EXTRACTED MATERIAL -
☆ ☆ ☆ ☆
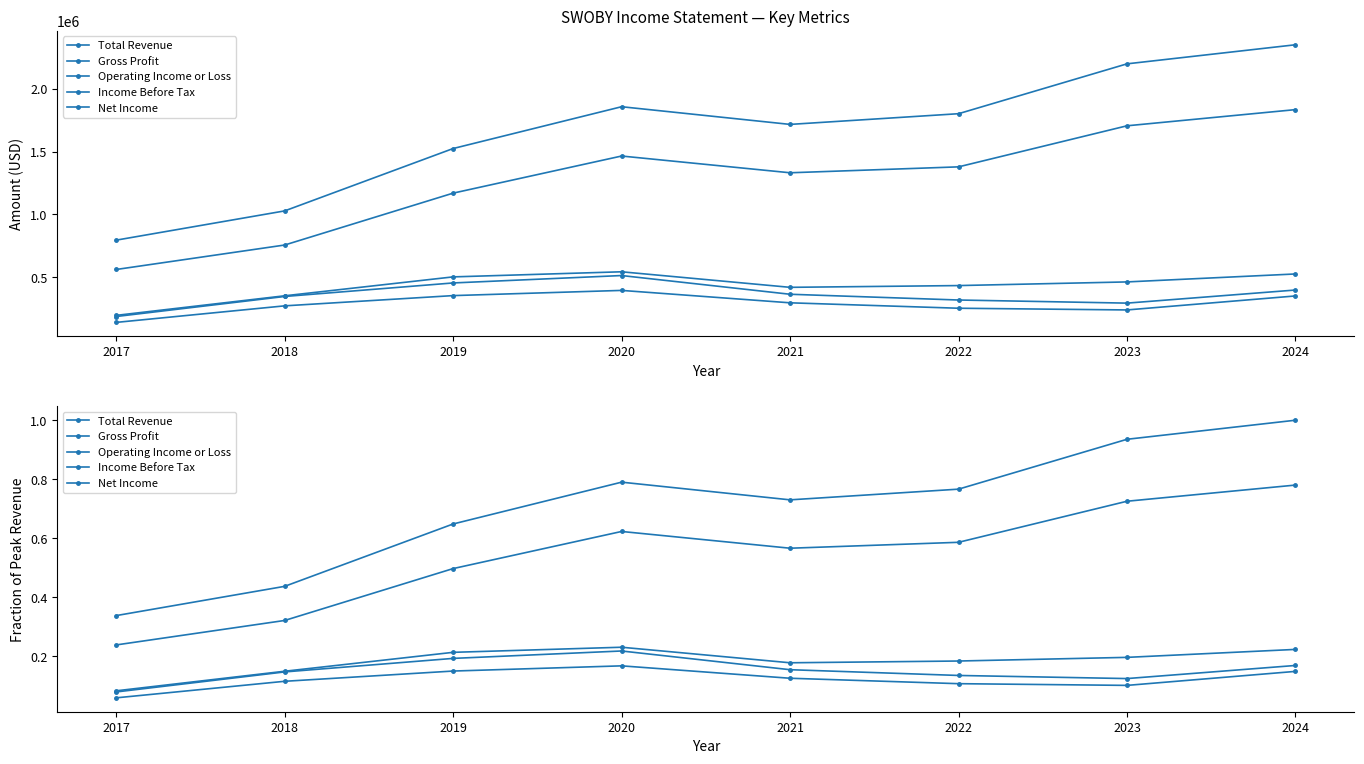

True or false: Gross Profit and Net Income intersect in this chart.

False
☆ ☆ ☆ ☆
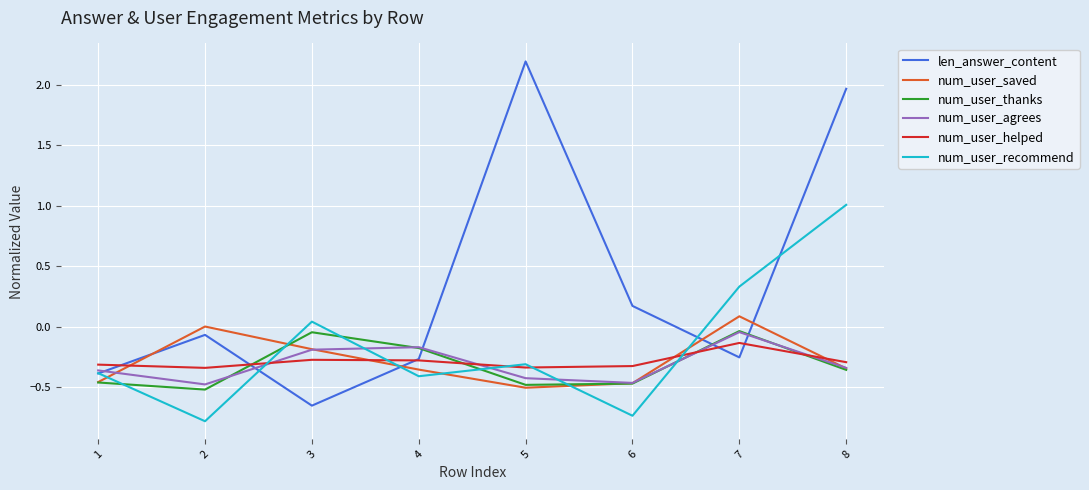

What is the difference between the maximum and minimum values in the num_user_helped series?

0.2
☆ ☆ ☆ ☆
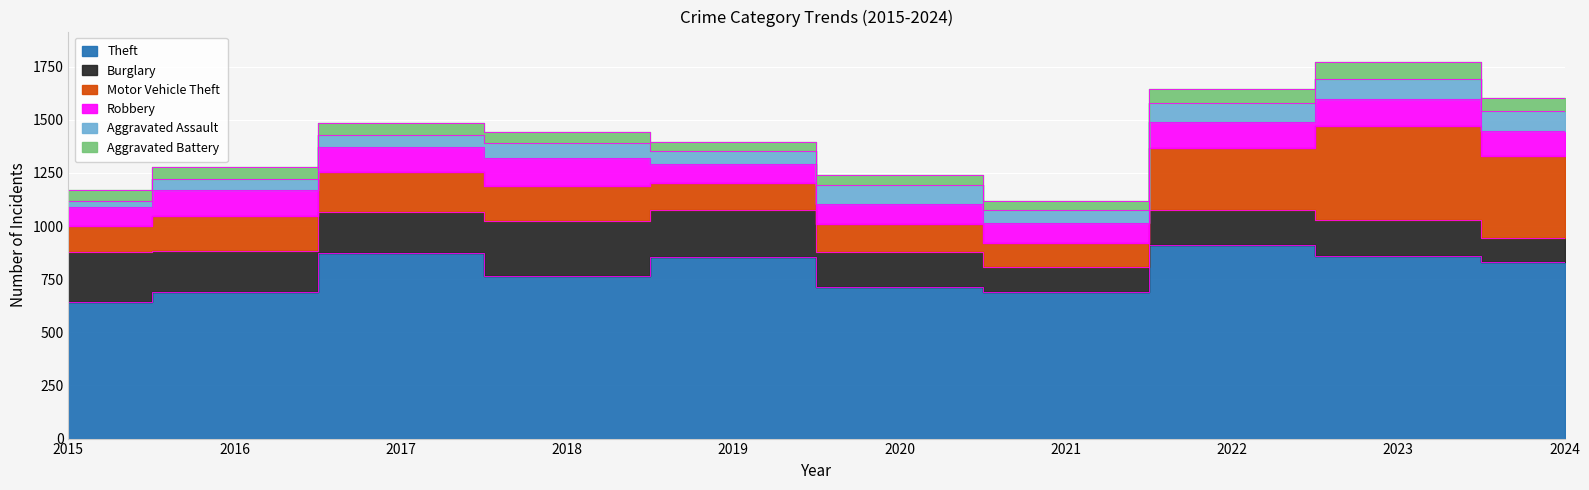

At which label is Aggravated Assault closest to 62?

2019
☆ ☆ ☆ ☆
PROBLEM TO SOLVE - Return each line from the records above that contains the string "Income". Matching is case-sensitive.

RESPONSE BELOW -
True or false: Gross Profit and Net Income intersect in this chart.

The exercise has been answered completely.